Andrzej Jeziorski/SINGAPORE

Privately owned charter operator Orient Thai Airlines is to triple its fleet by purchasing four more Lockheed L-1011 TriStars. Delivery is due to start at the end of this year.

Managing director Udom Tantiprasongchai says plans are also being drawn up to acquire two aircraft - most likely Boeing 737s - for use by Cambodian carrier Kampuchea Airlines. Orient Thai holds a 40% stake in Kampuchea, with the rest held by private Cambodian investors.

Orient Thai operated L-1011 flights for Kampuchea until the Cambodian airline halted scheduled operations in 1999 because of Asia's financial crisis. Udom says he is looking to restart scheduled services in the fourth quarter.

"The [Cambodian] Government has been putting a lot of effort into tourism at Angkor Wat," he says. This makes nearby Siem Reap Airport an attractive destination. Kampuchea would "probably" base its new aircraft there, he adds.
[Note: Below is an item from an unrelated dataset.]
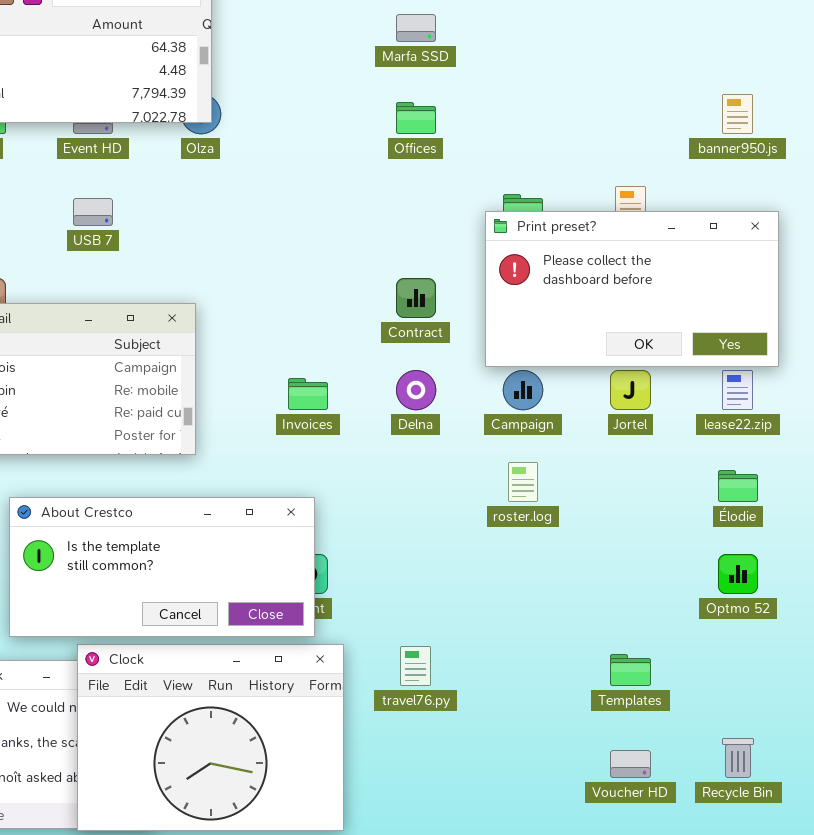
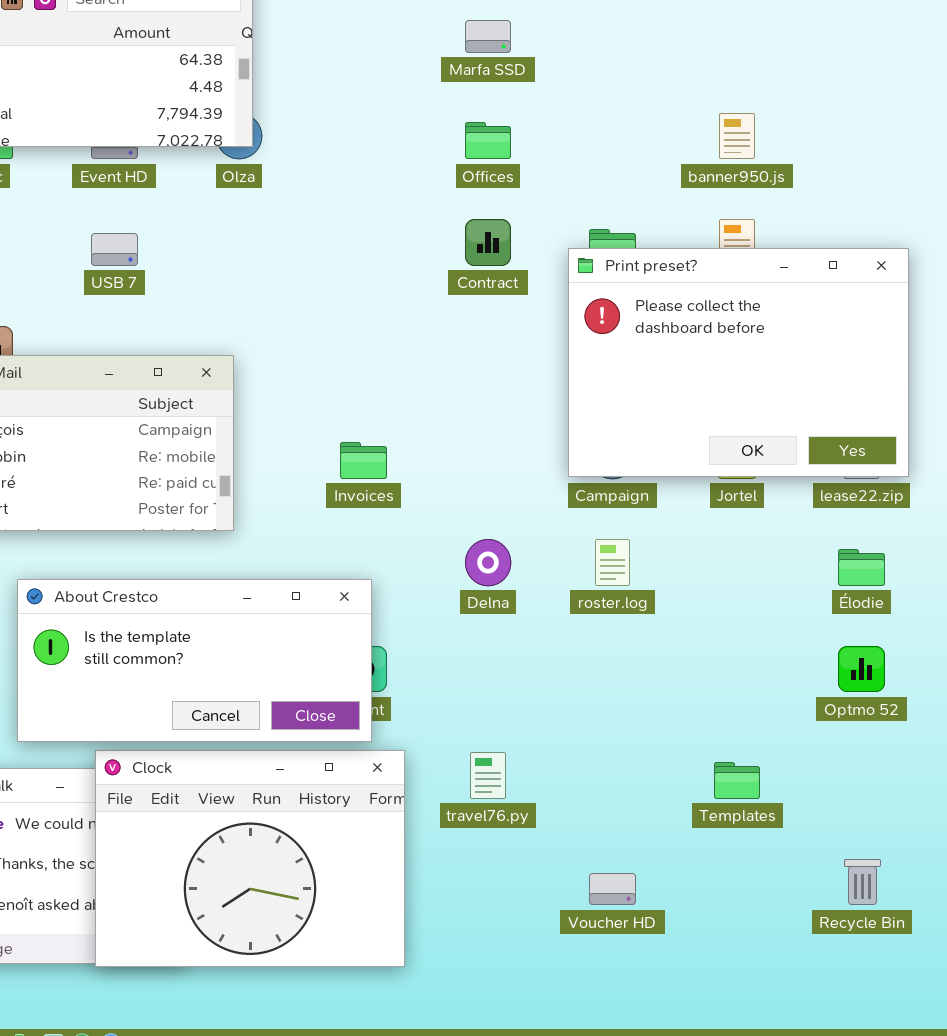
banner950.js: [722,94,753,134] -> [719,113,755,159], moved
Print preset?: [485,211,779,367] -> [568,248,909,477], resized
Contract: [396,278,436,318] -> [465,219,511,266], moved
Delna: [396,370,436,410] -> [465,539,511,586], moved
Voucher HD: [610,750,651,778] -> [589,873,636,905], moved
Orient Thai operates two L-1011s and says it wants the additional aircraft to meet growing demand for charter flights. The carrier is considering two possible sources, but Udom says the TriStars will probably be ex-Caledonian Airways aircraft in long-term storage. The purchase is likely to cost over 600 million baht ($16 million), he says.

The additional 390-seat TriStars will allow the carrier more charter services into Europe and Asia. Two of the four new aircraft will be based in Europe and the other two in Asia - possibly outside Bangkok. "Malaysia could be a better choice," says Udom, who hopes to avoid friction with the Department of Aviation, which has turned down recent applications by Orient Thai to restart scheduled services.

"They see us as the number one enemy-as a rival to [state-owned] Thai Airways," says Udom. The airline is pushing for approval to operate to five cities in China.

Orient Thai is also in talks with grounded Thai carrier Angel Air over co-operation to restart the financially troubled airline's operations. Udom says this could involve leasing out aircraft to Angel, or acting as a consultant in rehabilitating the carrier.

Angel - which has struggled financially since it started as Thailand's second international carrier in 1998 - was forced to suspend operations in early June.